What is being asked >> Exact reproduction required: the lines below from the line with "cancer tissue displays" to the line with "micrograph of neoplastic", both ends included, and no others.

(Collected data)
#####

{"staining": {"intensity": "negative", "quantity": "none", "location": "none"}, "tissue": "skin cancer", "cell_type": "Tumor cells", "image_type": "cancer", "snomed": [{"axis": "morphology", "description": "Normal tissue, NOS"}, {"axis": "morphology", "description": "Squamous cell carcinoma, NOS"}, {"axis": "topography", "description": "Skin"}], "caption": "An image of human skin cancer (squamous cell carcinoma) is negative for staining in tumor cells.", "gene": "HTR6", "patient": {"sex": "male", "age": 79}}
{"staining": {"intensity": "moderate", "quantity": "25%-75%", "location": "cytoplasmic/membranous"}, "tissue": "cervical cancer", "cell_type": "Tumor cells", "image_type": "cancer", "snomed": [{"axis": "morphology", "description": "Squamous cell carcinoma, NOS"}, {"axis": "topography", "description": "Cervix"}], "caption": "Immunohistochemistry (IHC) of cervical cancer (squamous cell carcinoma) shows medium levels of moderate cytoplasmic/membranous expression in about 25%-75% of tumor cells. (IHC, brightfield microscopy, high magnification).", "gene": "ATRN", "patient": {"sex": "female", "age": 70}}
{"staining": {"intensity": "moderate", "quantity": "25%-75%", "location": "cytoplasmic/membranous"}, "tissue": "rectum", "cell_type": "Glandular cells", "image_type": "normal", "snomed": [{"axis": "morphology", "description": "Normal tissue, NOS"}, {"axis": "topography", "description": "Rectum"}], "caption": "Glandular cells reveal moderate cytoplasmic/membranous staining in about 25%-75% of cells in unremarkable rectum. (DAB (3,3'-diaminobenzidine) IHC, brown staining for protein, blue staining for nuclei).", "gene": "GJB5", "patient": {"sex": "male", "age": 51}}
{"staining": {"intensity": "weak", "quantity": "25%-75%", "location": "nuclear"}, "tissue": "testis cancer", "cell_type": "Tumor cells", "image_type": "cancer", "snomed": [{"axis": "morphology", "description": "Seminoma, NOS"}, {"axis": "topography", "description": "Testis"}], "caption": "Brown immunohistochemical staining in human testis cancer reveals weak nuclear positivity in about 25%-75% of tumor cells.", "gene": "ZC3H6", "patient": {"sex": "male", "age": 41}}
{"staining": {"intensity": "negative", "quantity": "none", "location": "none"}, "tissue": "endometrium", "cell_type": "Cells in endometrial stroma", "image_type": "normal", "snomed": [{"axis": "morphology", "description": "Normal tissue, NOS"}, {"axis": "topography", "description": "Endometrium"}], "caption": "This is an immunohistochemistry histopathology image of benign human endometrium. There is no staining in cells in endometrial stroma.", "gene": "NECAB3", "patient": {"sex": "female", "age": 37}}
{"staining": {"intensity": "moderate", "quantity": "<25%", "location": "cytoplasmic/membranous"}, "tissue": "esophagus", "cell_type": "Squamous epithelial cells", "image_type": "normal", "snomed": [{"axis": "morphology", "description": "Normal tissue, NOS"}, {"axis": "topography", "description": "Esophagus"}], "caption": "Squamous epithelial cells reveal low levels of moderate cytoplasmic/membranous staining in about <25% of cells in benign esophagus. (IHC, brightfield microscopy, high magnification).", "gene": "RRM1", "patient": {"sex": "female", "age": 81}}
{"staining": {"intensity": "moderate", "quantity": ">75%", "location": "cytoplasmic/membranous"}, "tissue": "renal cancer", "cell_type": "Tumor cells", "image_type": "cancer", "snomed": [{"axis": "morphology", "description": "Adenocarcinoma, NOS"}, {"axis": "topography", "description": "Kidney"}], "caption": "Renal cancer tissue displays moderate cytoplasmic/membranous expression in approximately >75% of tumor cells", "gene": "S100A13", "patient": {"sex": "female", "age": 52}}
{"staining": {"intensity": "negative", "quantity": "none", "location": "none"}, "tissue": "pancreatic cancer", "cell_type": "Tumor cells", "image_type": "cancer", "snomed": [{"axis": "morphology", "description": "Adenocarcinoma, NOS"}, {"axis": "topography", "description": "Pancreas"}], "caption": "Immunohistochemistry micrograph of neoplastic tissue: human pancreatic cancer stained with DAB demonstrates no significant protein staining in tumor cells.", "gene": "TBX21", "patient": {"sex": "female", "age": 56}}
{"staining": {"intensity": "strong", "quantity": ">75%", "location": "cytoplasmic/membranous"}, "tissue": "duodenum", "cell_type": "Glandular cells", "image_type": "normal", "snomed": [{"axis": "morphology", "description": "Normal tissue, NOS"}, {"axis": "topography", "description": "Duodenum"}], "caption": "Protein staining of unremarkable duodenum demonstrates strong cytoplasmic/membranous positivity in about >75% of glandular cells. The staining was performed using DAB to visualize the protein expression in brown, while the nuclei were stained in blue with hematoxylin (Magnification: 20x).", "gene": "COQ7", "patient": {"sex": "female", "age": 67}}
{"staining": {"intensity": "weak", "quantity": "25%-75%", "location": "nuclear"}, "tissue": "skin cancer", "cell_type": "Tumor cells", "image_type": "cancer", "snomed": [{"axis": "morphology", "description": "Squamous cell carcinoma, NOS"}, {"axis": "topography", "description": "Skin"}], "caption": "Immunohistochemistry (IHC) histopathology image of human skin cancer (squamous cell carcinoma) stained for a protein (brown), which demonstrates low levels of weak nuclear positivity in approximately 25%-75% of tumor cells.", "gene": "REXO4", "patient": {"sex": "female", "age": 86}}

#####

Response >>
{"staining": {"intensity": "moderate", "quantity": ">75%", "location": "cytoplasmic/membranous"}, "tissue": "renal cancer", "cell_type": "Tumor cells", "image_type": "cancer", "snomed": [{"axis": "morphology", "description": "Adenocarcinoma, NOS"}, {"axis": "topography", "description": "Kidney"}], "caption": "Renal cancer tissue displays moderate cytoplasmic/membranous expression in approximately >75% of tumor cells", "gene": "S100A13", "patient": {"sex": "female", "age": 52}}
{"staining": {"intensity": "negative", "quantity": "none", "location": "none"}, "tissue": "pancreatic cancer", "cell_type": "Tumor cells", "image_type": "cancer", "snomed": [{"axis": "morphology", "description": "Adenocarcinoma, NOS"}, {"axis": "topography", "description": "Pancreas"}], "caption": "Immunohistochemistry micrograph of neoplastic tissue: human pancreatic cancer stained with DAB demonstrates no significant protein staining in tumor cells.", "gene": "TBX21", "patient": {"sex": "female", "age": 56}}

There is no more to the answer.